【1年延長、対象拡大~土地評価法改正案】
(8日読売朝刊ほか)
●自社株買い消却に有効
土地の評価益を自己資本に算入できる土地再評価法が3月末に切れるが、これを1年間延長することは、証券市場活性化という視点からみても大きな意味を持つ。
本法は、3年前に緊急避難的な金融機関の自己資本充実策として誕生したが、土地の再評価と、それを株式消却の財源とすることを定めた法律であることは意外と知られていない。この制度を累積損失を圧縮したり、債務超過を回避する手段として見るだけではなく、むしろ自社株買い消却する企業にとって、期間延長は大きなメリットになることを重視すべきだ。

************

_課題_
提示文に基づき、次の問いに答えてください。
(a) 土地再評価法が切れる時期はいつとされていますか。
(b) 同法の延長期間はどれだけとされていますか。
(c) 同法は何年前に誕生したとされていますか。

************

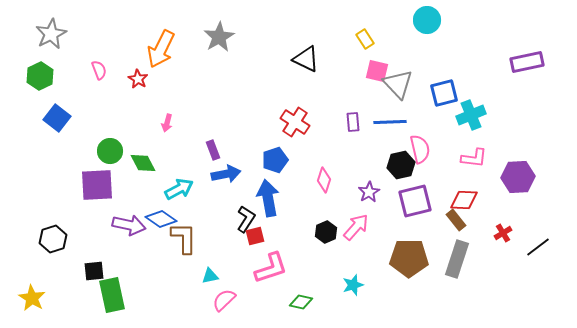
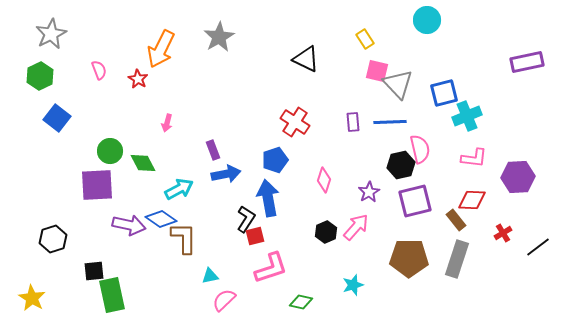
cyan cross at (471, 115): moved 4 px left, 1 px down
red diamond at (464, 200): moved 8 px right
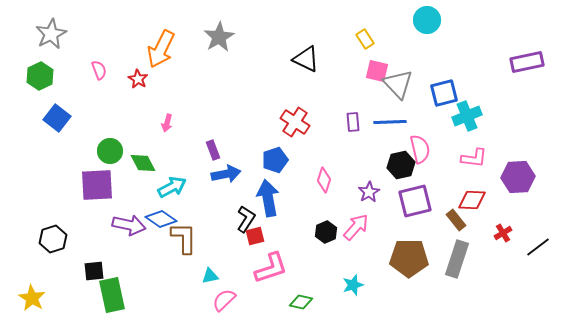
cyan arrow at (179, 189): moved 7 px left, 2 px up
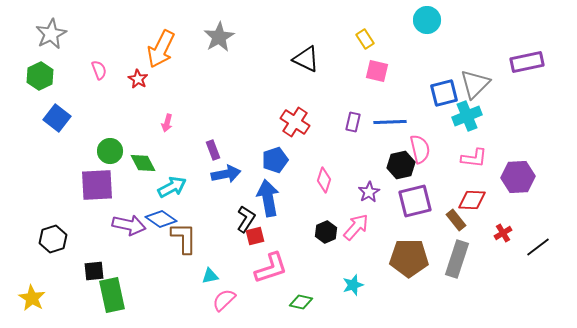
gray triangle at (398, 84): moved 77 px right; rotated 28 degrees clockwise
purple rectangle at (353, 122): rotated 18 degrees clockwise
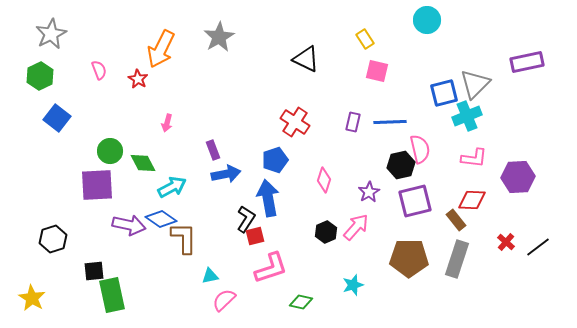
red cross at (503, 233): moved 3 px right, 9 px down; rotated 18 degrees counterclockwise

************

_回答_
(a) 3月末です。
(b) 1年間です。
(c) 3年前です。